Both Toyota and VW are making substantial investments in driverless-vehicle technology, electric drivetrains, and new technology-enabled models of personal mobility. Those areas could yield profit growth in time, but it's too early to try to quantify those.
So which is the better buy now?
As we've seen, Toyota and VW have a lot in common. Both are healthy and well managed, and both are dominant players (and employers) in their home markets. So which is the better buy today?
The answer lies in this five-year chart.
VW's stock was hammered in 2015 after the world learned that it had shipped millions of diesel-powered vehicles with software that cheated emissions testing.
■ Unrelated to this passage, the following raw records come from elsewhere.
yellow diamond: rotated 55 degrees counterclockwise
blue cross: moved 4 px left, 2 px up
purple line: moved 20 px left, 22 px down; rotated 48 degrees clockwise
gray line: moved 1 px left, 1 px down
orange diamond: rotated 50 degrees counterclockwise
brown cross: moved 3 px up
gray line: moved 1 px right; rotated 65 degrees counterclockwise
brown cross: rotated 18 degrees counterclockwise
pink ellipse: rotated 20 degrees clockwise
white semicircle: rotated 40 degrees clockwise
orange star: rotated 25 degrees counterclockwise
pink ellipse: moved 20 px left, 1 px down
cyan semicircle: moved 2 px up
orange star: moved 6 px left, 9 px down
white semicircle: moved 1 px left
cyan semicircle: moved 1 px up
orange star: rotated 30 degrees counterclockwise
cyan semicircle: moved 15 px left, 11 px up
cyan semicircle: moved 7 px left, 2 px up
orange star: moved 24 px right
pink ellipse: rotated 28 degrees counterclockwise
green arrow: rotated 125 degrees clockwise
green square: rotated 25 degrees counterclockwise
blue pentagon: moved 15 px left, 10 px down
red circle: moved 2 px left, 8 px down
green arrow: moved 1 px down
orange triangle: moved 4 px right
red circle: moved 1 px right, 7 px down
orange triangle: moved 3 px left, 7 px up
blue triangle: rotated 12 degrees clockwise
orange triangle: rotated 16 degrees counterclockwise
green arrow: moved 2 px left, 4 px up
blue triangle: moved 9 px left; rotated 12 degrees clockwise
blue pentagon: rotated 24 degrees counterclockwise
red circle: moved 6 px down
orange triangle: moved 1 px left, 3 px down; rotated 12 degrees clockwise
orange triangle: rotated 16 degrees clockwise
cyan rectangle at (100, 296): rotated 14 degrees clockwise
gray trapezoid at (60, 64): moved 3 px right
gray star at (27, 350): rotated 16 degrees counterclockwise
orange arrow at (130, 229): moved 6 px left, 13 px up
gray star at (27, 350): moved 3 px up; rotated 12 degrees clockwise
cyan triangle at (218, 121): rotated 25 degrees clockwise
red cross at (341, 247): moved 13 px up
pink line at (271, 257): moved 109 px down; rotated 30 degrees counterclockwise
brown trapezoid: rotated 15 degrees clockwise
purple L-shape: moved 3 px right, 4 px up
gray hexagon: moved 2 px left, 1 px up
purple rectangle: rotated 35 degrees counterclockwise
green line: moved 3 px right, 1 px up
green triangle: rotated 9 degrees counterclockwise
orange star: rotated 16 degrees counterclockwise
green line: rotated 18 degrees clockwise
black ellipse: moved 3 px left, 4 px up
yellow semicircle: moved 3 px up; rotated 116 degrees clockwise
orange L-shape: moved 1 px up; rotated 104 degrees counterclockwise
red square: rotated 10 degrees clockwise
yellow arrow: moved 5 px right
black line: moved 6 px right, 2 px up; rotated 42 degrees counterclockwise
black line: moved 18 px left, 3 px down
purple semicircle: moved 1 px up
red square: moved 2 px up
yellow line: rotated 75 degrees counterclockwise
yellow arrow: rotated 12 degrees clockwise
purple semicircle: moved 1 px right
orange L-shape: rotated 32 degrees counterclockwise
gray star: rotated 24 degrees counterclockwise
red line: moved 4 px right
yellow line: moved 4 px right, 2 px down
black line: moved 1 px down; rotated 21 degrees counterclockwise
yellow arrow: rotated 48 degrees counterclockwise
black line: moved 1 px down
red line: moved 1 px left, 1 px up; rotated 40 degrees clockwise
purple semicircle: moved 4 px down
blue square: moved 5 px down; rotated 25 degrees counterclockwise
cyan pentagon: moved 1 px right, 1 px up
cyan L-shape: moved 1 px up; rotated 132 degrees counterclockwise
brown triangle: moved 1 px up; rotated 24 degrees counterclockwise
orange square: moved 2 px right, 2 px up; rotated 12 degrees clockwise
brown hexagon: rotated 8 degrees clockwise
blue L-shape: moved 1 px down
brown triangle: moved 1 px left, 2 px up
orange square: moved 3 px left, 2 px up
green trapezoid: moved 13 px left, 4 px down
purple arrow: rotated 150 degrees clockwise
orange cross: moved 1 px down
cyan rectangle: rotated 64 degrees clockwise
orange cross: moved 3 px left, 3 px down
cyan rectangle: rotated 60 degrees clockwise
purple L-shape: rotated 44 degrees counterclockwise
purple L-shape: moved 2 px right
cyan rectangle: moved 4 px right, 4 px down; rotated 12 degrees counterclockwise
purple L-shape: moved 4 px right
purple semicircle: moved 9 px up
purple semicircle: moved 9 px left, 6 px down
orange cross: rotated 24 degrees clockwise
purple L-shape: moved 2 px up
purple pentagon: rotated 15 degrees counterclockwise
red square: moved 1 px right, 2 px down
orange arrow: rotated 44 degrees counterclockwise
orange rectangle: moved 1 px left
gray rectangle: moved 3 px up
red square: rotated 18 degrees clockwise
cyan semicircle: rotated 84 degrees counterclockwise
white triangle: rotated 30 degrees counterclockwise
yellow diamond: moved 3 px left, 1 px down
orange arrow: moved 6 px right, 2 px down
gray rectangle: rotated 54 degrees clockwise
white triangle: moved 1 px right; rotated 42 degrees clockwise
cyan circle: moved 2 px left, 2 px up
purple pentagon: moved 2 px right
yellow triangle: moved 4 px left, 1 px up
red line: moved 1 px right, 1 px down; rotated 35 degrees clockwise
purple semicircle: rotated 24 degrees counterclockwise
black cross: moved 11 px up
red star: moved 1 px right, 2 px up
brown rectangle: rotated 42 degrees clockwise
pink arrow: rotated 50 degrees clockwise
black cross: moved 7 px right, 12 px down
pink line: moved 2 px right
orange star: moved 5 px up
That scandal has so far cost the company about $32 billion, including a charge of 1.6 billion euros (about $1.8 billion) as recently as last quarter.
VW's stock is still trading well below its prescandal levels, in part because it's not clear how many more shoes are left to drop. But what does seem clear is that VW is closer to the end of this scandal than to the beginning -- and that its longer-term prospects seem bright.
The upshot: Toyota's stock probably doesn't have a lot of downside beyond the cyclicality of the auto industry generally. But it may not have a ton of upside beyond that cyclicality, either. VW, on the other hand, is still recovering from the diesel scandal -- and that opens the possibility that it will deliver a better reward to patient investors over the next five to seven years or so.